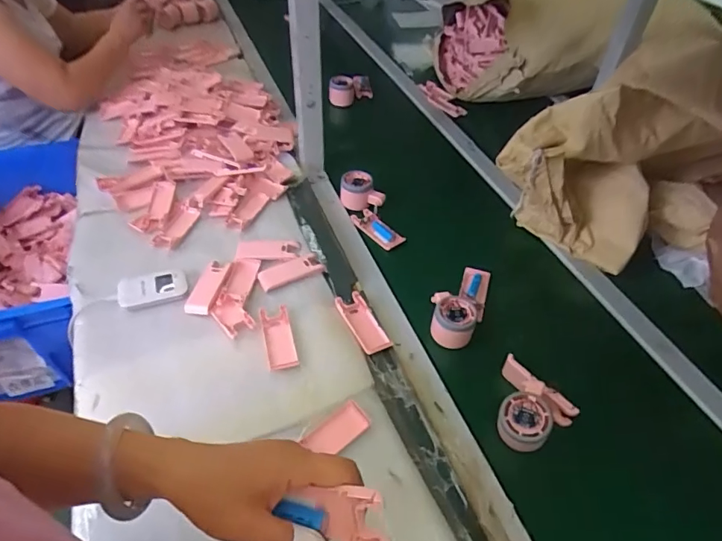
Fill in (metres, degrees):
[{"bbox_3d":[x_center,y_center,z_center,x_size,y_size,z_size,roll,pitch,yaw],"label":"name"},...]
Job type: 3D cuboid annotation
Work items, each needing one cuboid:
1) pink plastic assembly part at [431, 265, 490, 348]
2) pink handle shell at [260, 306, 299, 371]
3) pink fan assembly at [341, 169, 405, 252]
[{"bbox_3d":[0.150,0.039,0.712,0.068,0.052,0.159,19,49,16],"label":"pink plastic assembly part"},{"bbox_3d":[-0.112,0.091,0.649,0.038,0.009,0.096,-11,48,-12],"label":"pink handle shell"},{"bbox_3d":[0.020,-0.102,0.857,0.061,0.063,0.159,-19,62,-18],"label":"pink fan assembly"}]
□ □ □ □
With pictures excluded, output the listing above exactly as it stands.

**Your solution**
Fill in (metres, degrees):
[{"bbox_3d":[x_center,y_center,z_center,x_size,y_size,z_size,roll,pitch,yaw],"label":"name"},...]
Job type: 3D cuboid annotation
Work items, each needing one cuboid:
1) pink plastic assembly part at [431, 265, 490, 348]
2) pink handle shell at [260, 306, 299, 371]
3) pink fan assembly at [341, 169, 405, 252]
[{"bbox_3d":[0.150,0.039,0.712,0.068,0.052,0.159,19,49,16],"label":"pink plastic assembly part"},{"bbox_3d":[-0.112,0.091,0.649,0.038,0.009,0.096,-11,48,-12],"label":"pink handle shell"},{"bbox_3d":[0.020,-0.102,0.857,0.061,0.063,0.159,-19,62,-18],"label":"pink fan assembly"}]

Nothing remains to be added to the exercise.